入り口に至る外観は、建物というよりも城跡のようだ(写真:宮沢洋、以下も)

今日の日本の建築界を形づくった建築家・丹下健三は、2025年3月22日で没後20年となる。著名な「丹下建築」以外にもある、「知る人ぞ知る丹下健三の傑作」を3つ紹介する。第2回は1967年に完成した「戦没学徒記念 若人の広場」。

(宮沢 洋:BUNGA NET編集長、編集者、画文家)

※本稿は『画文で巡る! 丹下健三・磯崎新 建築図鑑』(宮沢洋著、総合資格)より一部抜粋・加筆し、写真を追加したものです。

 淡路島の南端に1967年、丹下健三の設計による「戦没学徒記念館」が完成した。
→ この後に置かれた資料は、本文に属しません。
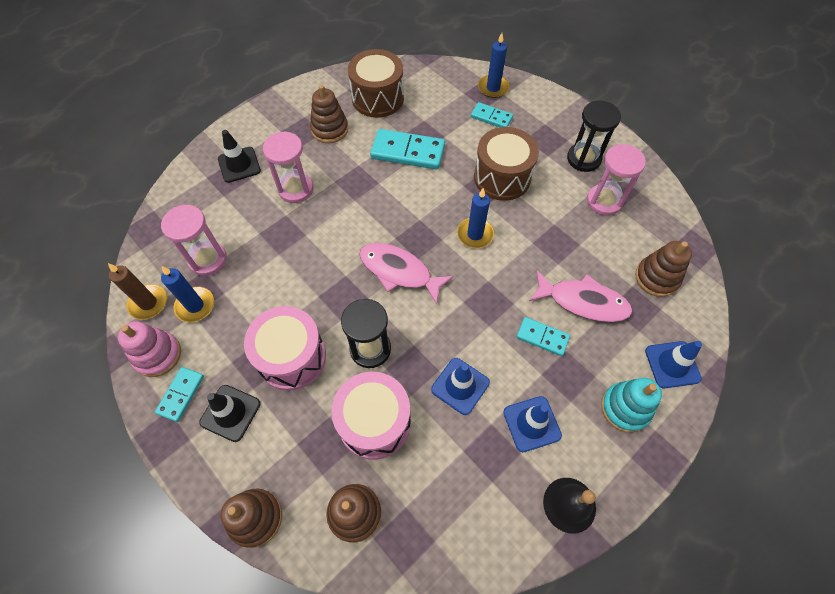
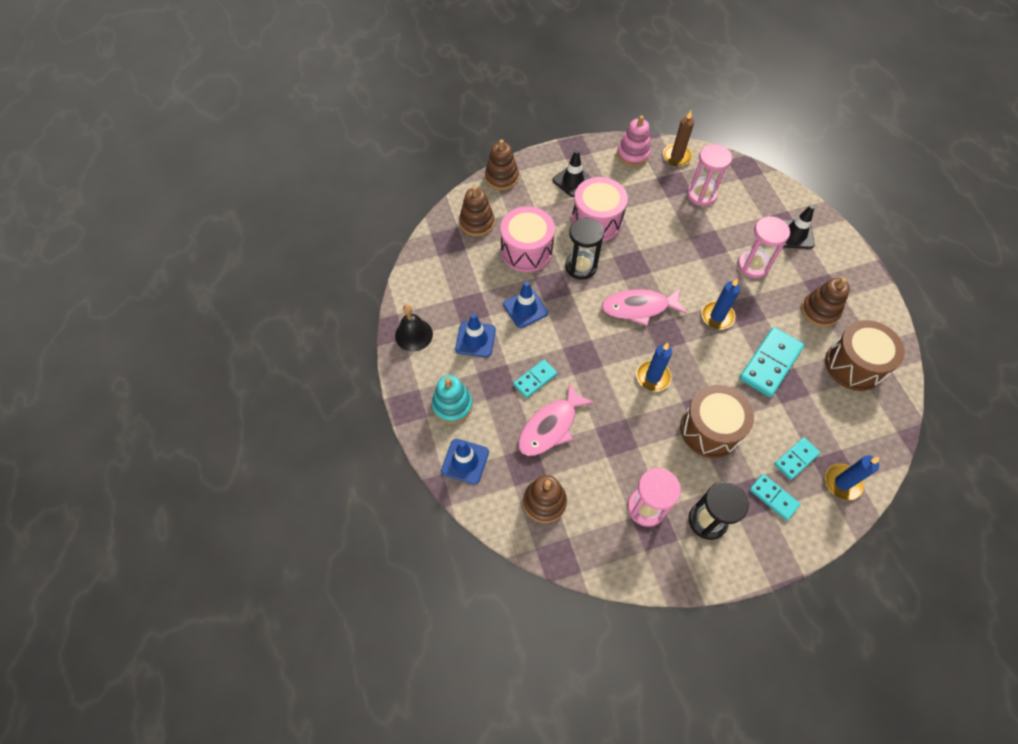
camera: 115 degrees right, 0 degrees up
(181, 394) = (598, 160): turquoise domino -> turquoise domino (773, 497)
(195, 306) = (663, 180): blue candle -> blue candle (717, 316)
(399, 271) = (639, 308): pink fish -> pink fish turned 150 degrees counterclockwise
財団法人動員学徒援護会が建設したものだ。

(イラスト:宮沢洋、以下も)

 丹下はこの建築を建築専門誌で発表しなかった。作品リストにすら載せなかった。建築としてのクオリティーは高く、伏せたいプロジェクトには思えない。

 丹下の右腕だった神谷宏治が後に語ったところによれば、竣工式典に右翼系の政治家が参加することを知った丹下が参加を拒否。その流れで雑誌発表もされなかったという。両親を戦時下に失った丹下の平和に対する意識が伝わるエピソードだ。